Thanks for the follow up!

From T275908, I understand that since March 2021, the Help Panel defaults to sending questions to the user's assigned mentor (wgGEHelpPanelAskMentor = true) rather than to the Help Desk. This means newcomers have two entry points to contact their mentor: the mentorship module on Special:Homepage, and the "Ask your mentor" option in the Help Panel.

That is correct. Do note communities can change this setting independently using Community Configuration (via https://en.wikipedia.org/wiki/Special:CommunityConfiguration/HelpPanel).

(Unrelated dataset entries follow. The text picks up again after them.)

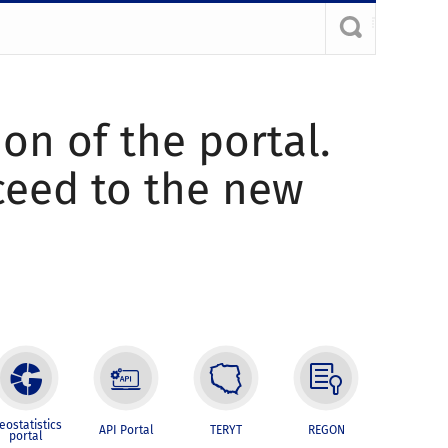
ion of the portal.
oceed to the new
eostatistics
API Portal
TERYT
REGON
portal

Log of changes is available in page history)(https://en.wikipedia.org/w/index.php?title=MediaWiki:GrowthExperimentsHelpPanel.json&action=history) (before we created [Extension:CommunityConfiguration, we had a custom implementation of the same concept; back then, configuration lived at MediaWiki:GrowthExperimentsConfig.json; history should still be publicly available).

My question is: for users where growthexperiments-homepage-mentorship-enabled is set to 0 (i.e., the mentorship module is hidden due to the rollout percentage), does the Help Panel also hide the "Ask your mentor" option? Or can these users still reach their mentor through the Help Panel even though the Homepage module is not visible to them?

I can see from the edit tags that the two entry points are distinguished (mentorship module question vs. mentorship panel question), so I can tell them apart in the data. I just want to confirm whether the wgGEMentorshipNewAccountEnablePercentage randomization gates both channels or only the Homepage module.

The Help Panel module respects the user property value. It might use the Help Desk as a fall back destination though (as in, if a wiki has a Help Desk configured, and if the user doesn't have mentorship enabled, then the Help Panel will direct questions to the Help Desk, despite the community defined mentors as the preferred target).


Regarding the data release approval process, our Legal department got back to me this morning with some extra questions. I'll answer them today, and we should have a decision within a week or two (or so I hope). Thank you for your patience.

@Bobocicada The release of the requested dataset was approved. I created a separate ticket (T420387), where the dataset can be generated and published. I also left a question for you on that ticket.